UT Regents Approve $308M for UT Tyler Medical Education Building

Investment will improve health outcomes and enable new economic development

AUSTIN, Texas – The University of Texas Board of Regents today gave final authorization for design, development, and additional construction funding for the University of Texas at Tyler School of Medicine’s new Medical Education Building – approving a total project cost of $308 million for the facility. The UT Tyler School of Medicine will welcome its first cohort of students to campus in the summer of 2023 and the building is expected to be completed in March 2025.

“By approving the total project cost, design development and allocation of funds for the new Medical Education Building today, the regents are taking the next pivotal step in launching the UT System’s 7th medical school – one that is specifically dedicated to benefitting Northeast Texas for generations,” said Kevin P. Eltife, Chairman of the UT Board of Regents.

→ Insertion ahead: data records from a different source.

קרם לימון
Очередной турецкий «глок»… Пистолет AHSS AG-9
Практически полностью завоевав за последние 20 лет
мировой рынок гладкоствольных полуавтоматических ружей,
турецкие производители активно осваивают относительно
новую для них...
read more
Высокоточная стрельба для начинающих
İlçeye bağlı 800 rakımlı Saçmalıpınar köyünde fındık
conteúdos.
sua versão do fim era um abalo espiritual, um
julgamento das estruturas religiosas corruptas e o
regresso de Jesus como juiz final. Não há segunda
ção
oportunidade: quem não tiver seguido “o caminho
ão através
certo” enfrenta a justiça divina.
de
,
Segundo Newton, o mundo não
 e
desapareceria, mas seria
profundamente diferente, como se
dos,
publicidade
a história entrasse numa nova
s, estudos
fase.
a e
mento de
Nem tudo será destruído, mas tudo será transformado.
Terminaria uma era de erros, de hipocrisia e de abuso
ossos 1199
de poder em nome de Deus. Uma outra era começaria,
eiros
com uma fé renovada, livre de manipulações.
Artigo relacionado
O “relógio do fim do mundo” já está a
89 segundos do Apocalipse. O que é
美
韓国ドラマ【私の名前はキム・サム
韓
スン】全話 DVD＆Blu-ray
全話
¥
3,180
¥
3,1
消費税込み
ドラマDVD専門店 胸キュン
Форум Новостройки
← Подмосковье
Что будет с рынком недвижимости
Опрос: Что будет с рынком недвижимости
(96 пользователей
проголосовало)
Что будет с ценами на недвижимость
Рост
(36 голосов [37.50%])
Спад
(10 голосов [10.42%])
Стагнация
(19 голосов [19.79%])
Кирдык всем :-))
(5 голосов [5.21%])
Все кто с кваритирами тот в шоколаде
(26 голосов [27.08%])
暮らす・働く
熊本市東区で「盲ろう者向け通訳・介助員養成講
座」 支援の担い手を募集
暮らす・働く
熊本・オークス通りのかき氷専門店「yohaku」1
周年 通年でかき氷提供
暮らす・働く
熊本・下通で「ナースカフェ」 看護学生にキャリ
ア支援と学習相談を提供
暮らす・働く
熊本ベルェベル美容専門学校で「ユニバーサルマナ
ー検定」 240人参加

The Medical Education Building, a planned five-story, nearly 248,000-square-foot facility, will support interdisciplinary education for graduate medical students, resident training, and nursing, and aid as part of a medical education program expansion throughout the UT Health East Texas Health System. In addition, the Medical Education Building will provide outpatient and specialty clinical services with exam rooms, specimen collection/processing, and imaging facilities.

“This facility provides the physical cornerstone of UT Tyler’s plan to train physicians and meet health care needs across the state, while also growing workforce opportunities and economic development in the region,” said UT System Chancellor James B. Milliken.

The Medical Education Building will be built in Tyler’s Midtown District and will connect via skybridge to the UT Health East Texas Hospital – allowing for hands-on learning of residents in the adjacent hospitals.  It is designed to have blended programming and clinical spaces for patient care, including women’s imaging, women’s health, diagnostic center, orthopedics, and sports medicine, pulmonary and a surgery center to support medical residents in the graduate medical education programs.

“I am immensely grateful to the UT System Board of Regents, Chancellor Milliken and our community of supporters who have been instrumental in the efforts to enhance health education for East Texas,” said UT Tyler President Kirk A. Calhoun.

The UT Tyler School of Medicine will be the first in northeast Texas, offering aspiring doctors a chance to train and practice without leaving the region. Capital projects funded over the next decade, including the new Medical Education Building, will ensure the new medical school has the right environment in place to draw and retain exceptional medical school faculty and students and enhance biomedical research and core residency programs.